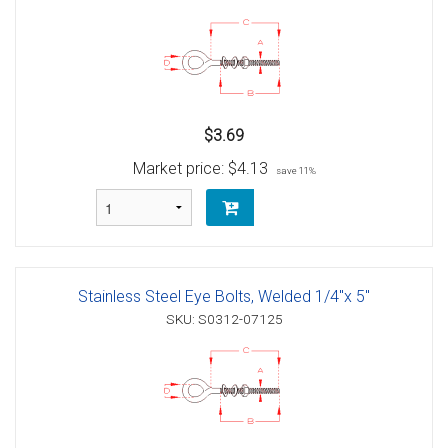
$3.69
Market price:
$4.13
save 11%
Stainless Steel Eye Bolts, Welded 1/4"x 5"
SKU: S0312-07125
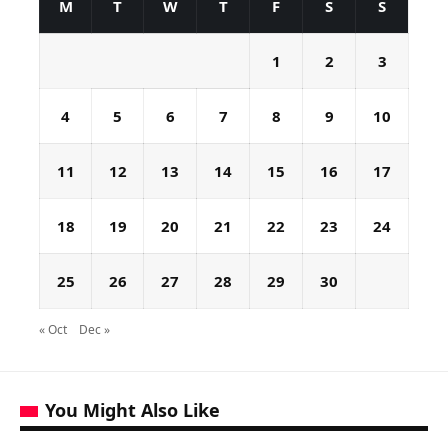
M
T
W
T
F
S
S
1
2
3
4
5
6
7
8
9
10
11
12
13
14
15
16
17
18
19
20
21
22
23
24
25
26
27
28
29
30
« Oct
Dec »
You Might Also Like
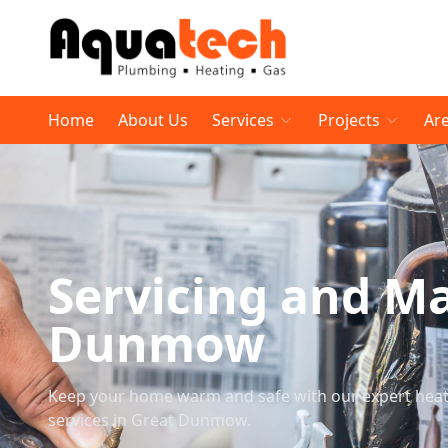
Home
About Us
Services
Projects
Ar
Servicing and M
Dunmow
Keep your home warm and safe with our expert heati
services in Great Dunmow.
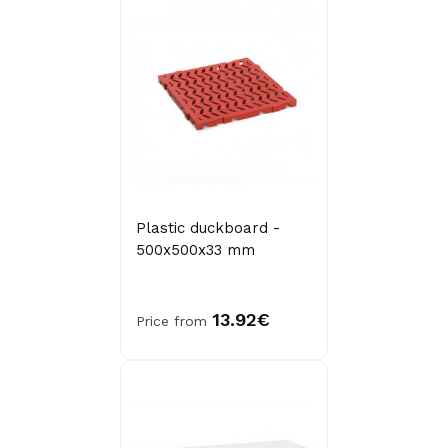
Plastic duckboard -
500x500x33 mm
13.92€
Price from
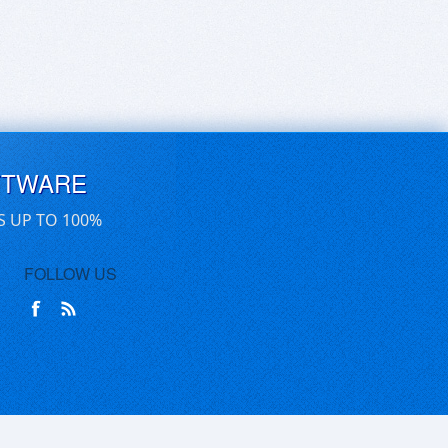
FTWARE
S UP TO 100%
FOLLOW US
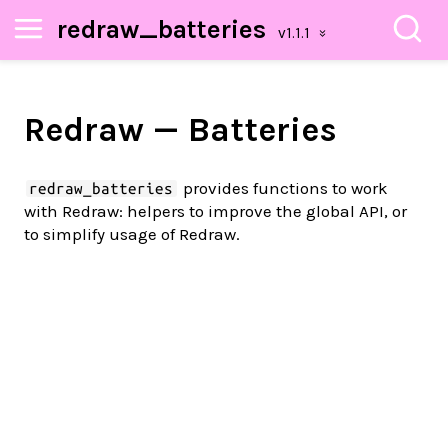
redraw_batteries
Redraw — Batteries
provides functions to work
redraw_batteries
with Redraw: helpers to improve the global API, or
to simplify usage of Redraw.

= = = = =

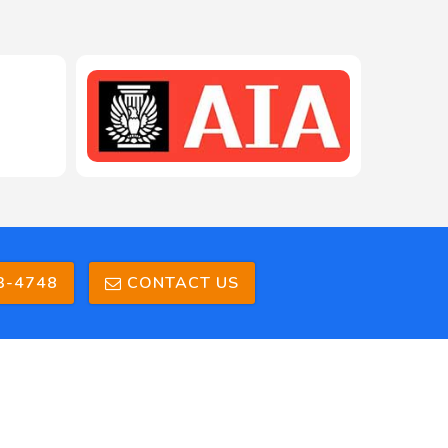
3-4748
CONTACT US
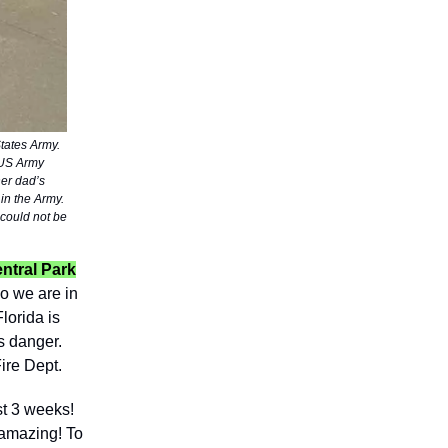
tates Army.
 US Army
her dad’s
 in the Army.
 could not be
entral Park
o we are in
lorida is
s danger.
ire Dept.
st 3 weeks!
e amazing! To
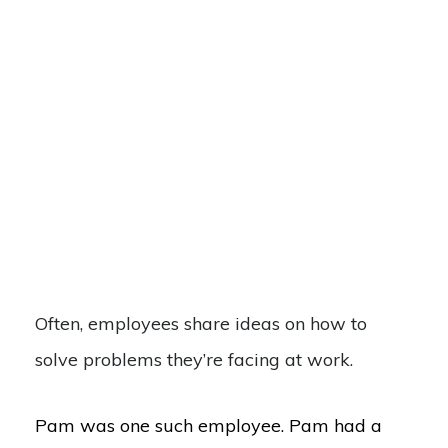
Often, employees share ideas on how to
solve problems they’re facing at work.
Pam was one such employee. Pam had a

= = = = =

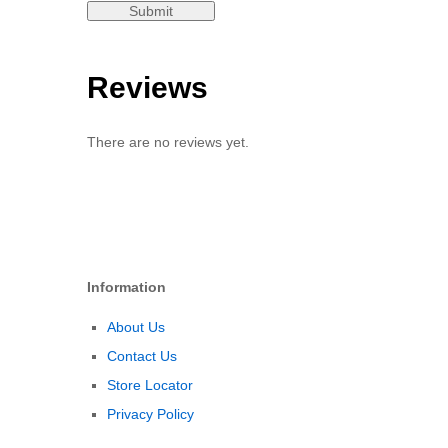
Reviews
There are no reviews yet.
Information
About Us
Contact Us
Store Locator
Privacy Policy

= = = = =

Work request: Would you please repeat exactly the lines above, starting at the line with "Often, employees share ideas on how to" and stopping at the line with "Pam was one such employee. Pam had a", both included?

Written solution:
Often, employees share ideas on how to
solve problems they’re facing at work.
Pam was one such employee. Pam had a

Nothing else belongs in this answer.